It's My Life (Don't You Forget)
yspaceLife continues.
I worked last night and although it was VERY slow, I managed to earn $5 more than my goal and just enough to cover my urgent bills. As of today I am only behind on ONE bill and I will have that bill paid on Friday.
I still love working at the restaurant. I'm not sure I can ever explain it. I just feel...happier there.
The Cop contacted me yesterday and we had a lengthy IM exchange. I am considering giving him a 2nd chance. We'll see. I'm not sure if it's him or me. Maybe I just can't feel anything? I thought about it and realized that the last guy (post Jeff) that I was even REMOTELY attracted to was Mark and it took Mark a month of phone calls and IM's and a 3rd date before I started feeling happy to see him.
Apparently it takes a lot of effort to get past my force fields and walls and get me to relax enough to even decide if I like you.

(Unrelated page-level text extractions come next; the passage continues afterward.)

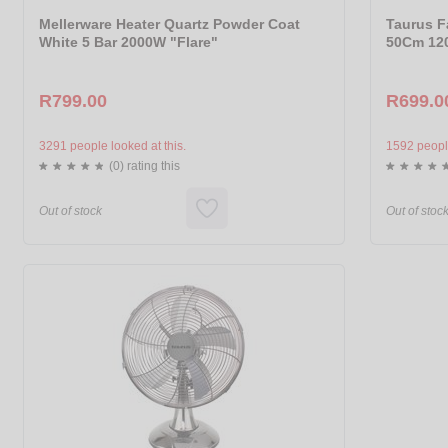
Mellerware Heater Quartz Powder Coat
Taurus F
White 5 Bar 2000W "Flare"
50Cm 120
R799.00
R699.0
3291 people looked at this.
1592 people
(0) rating this
Out of stock
Out of stoc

I realized this is true across the board...I also am JUST NOW beginning to socialize outside of work with some of my female co-workers...after 6 months. It's taken them 6 months to get me to warm up to them.
Yeah. I think it's me.
Jeff was the master of walls. He had walls within walls built on top of more walls. He thinks he did me a favor by giving me walls that I never had before.
I think he can shove his "favor" right up his ass.

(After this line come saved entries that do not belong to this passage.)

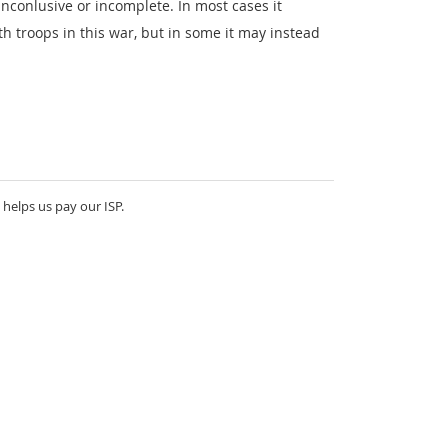
nconlusive or incomplete. In most cases it
th troops in this war, but in some it may instead
 helps us pay our ISP.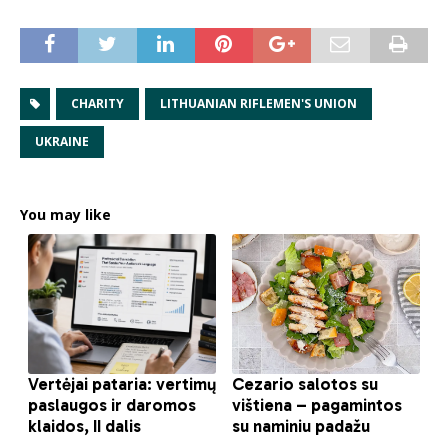
CHARITY
LITHUANIAN RIFLEMEN'S UNION
UKRAINE
You may like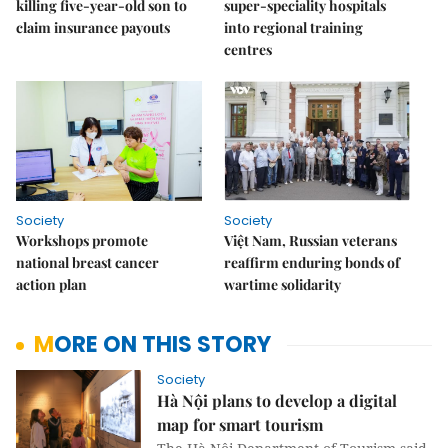
killing five-year-old son to
super-speciality hospitals
claim insurance payouts
into regional training
centres
Society
Society
Workshops promote
Việt Nam, Russian veterans
national breast cancer
reaffirm enduring bonds of
action plan
wartime solidarity
MORE ON THIS STORY
Society
Hà Nội plans to develop a digital
map for smart tourism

I didn't respond to his email yesterday. I have no intention of communicating with him. I did have to laugh that he wrote back at all. How do you take an email where I basically tell him I am letting go and "good bye" and then write back with a lengthy and detailed summary of his life at the moment?
I'm semi-proud that I finally stood up and told my heart "enough". My head is running the show now. The dream where we got back together is what freaked me out. All this time I have been wishing and praying to have him back and when the dream hit - I just snapped. My head won't allow it.

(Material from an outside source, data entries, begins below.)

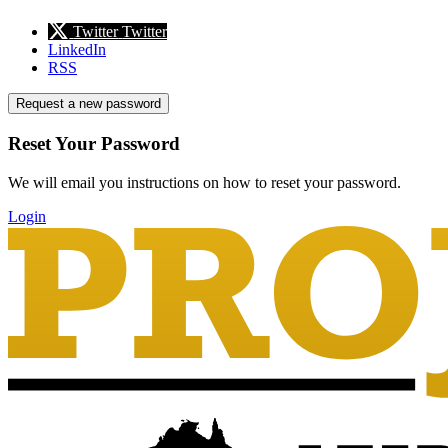
Twitter
Twitter
LinkedIn
RSS
Request a new password
Reset Your Password
We will email you instructions on how to reset your password.
Login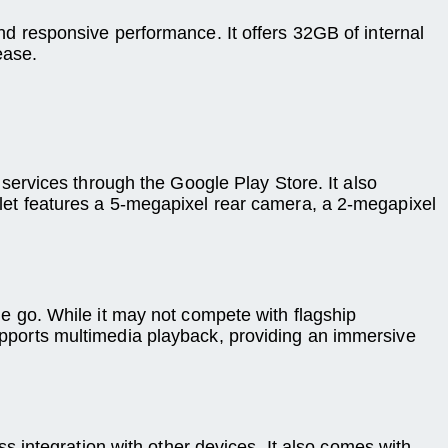
 responsive performance. It offers 32GB of internal
ease.
ervices through the Google Play Store. It also
ablet features a 5-megapixel rear camera, a 2-megapixel
 go. While it may not compete with flagship
supports multimedia playback, providing an immersive
 integration with other devices. It also comes with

He's right. You're right. Head's right. He's not good for me. I started to list why and realized there's no need to be nasty...I don't feel nasty towards him. I will always love him but I will NEVER be with him again.
Moving on (this time I hope I really am)
I work again tonight and hallelujah for that. I have $5 in my purse and I'm out of gas. My gas-guzzling Ex-Mobile will get about a gallon and a half out of that. JUST enough to get Taylor from school and get TO work. If my budget is correct, I should manage to earn another $50 tonight and that will sustain me for the week.
I'm doing ok. I feel stronger.
1 comment:
The reason he takes a goodbye email and then responds with a detailed one of his life is because all he truly considers is himself. He doesn't consider anyone beyond his own needs for them. Everyone exists to serve some purpose for him. He is truly an antisocial person - not the antisocial that doesn't like to interact with others, but the antisocial that believes others exist merely to serve their needs.